“Earth is a Place in Hell”
British born Scarlxrd is just as renowned for his exceptional visuals as he is his unique musical style. Featuring both heavy metal and rap influences, his self-described ‘trap-metal’ is a juxtaposition of genres that works better than you might initially think. We sat down with the Wolverhampton native to talk all things music, style and his take on social media.
I know your real name is not Scarlxrd but why Scarlxrd?
There’s no other name that I can call myself. But it’s the perfect name to describe who I am as an artist.
Where did it come from?
Biblical references have always kind of inspired me. I’m not religious but that’s always inspired so that’s where the lord aspect comes from. Scar has always been, it has many meanings to me, from the character in Lion King to being cut and having it be there permanently.
Describe your personality in one word.
Beautiful. I don’t know, seriously though if I could describe my personality erm…
Or three words to describe your personality?
Ok, it’s liquid, mechanical, it’s not here I can’t explain it, calculated I guess.
Describe your style in one word.
You like a lot of black, you wear a lot of black, what is it with black that you like?
It just makes things easier, I actually don’t like dressing myself… as in, I don’t like having to decide what to wear. I feel like it’s such a waste of my brain power to wake up in the morning and say “f*ck! I want to look fresh, I want to look dope, I want to have people look at me and say ‘shit I’m heat, dripping,” but I don’t want to have to think about it, so having everything black is like, it makes things a lot easier.
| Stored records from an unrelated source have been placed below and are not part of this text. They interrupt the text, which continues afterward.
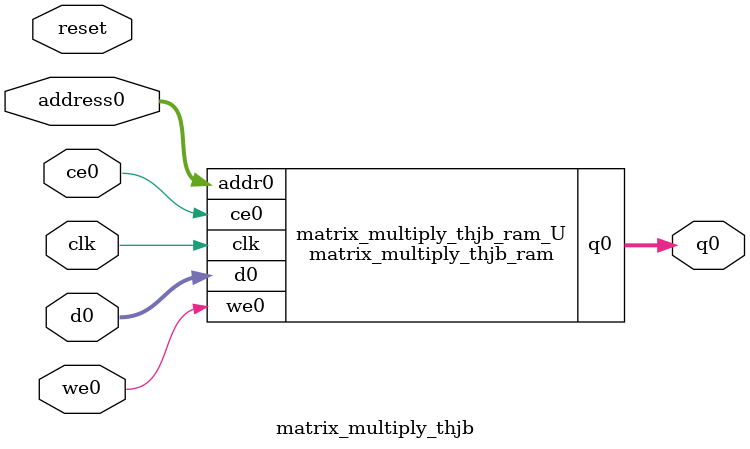
<source format=v>

`timescale 1 ns / 1 ps
module matrix_multiply_thjb_ram (addr0, ce0, d0, we0, q0,  clk);

parameter DWIDTH = 8;
parameter AWIDTH = 12;
parameter MEM_SIZE = 3520;

input[AWIDTH-1:0] addr0;
input ce0;
input[DWIDTH-1:0] d0;
input we0;
output reg[DWIDTH-1:0] q0;
input clk;

(* ram_style = "block" *)reg [DWIDTH-1:0] ram[0:MEM_SIZE-1];




always @(posedge clk)  
begin 
    if (ce0) 
    begin
        if (we0) 
        begin 
            ram[addr0] <= d0; 
            q0 <= d0;
        end 
        else 
            q0 <= ram[addr0];
    end
end


endmodule


`timescale 1 ns / 1 ps
module matrix_multiply_thjb(
    reset,
    clk,
    address0,
    ce0,
    we0,
    d0,
    q0);

parameter DataWidth = 32'd8;
parameter AddressRange = 32'd3520;
parameter AddressWidth = 32'd12;
input reset;
input clk;
input[AddressWidth - 1:0] address0;
input ce0;
input we0;
input[DataWidth - 1:0] d0;
output[DataWidth - 1:0] q0;



matrix_multiply_thjb_ram matrix_multiply_thjb_ram_U(
    .clk( clk ),
    .addr0( address0 ),
    .ce0( ce0 ),
    .we0( we0 ),
    .d0( d0 ),
    .q0( q0 ));

endmodule


</source>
What advice would you give to young people going through stuff that they feel is draining, like you said with YouTube, you said it was draining, and a lot of people are living like that right now, especially a lot of youth, because they only thing they can look to is social media and the internet, which also can be draining, so what advice would you give to young people?
Stay off social media for a week. Take a break from social media, spend some time with yourself, learn to love yourself and that is surprisingly not difficult when you step away and maturely want to better yourself, you kind of have to want to feel better to make those steps and give yourself the props and give yourself the pat on the back and saying ‘listen, I’m sad I’m depressed and whatever but I’m willing to get better’ and it’s a battle for sure, but battles can be won.
How does it feel when someone overcomes that battle?
It’s liberating man, it’s liberating, I was down as f*ck before I started making music, I was in a horrible space, and it was the music that took me and uplifted me and offered me a different perspective and gave me a voice to speak to other people, I am no prophet I am no preacher, I’m no motivational speaker I’m no one to give anyone advice I can only talk from what I’ve experienced and how I got over things, so sometimes topics like this I kind of tend to not weigh in on because I can come across insensitive sometimes and that’s never my intention, having been there and experienced things the way I’ve experienced and got out, I will only speak my truth, I’m not here to be this guy that’s like ‘look up to me and everything will get better’, this is me and I’m going to present myself, take what you will, be inspired by it if you want, hate it if you want, love it if you want, it’s there, it’s just there.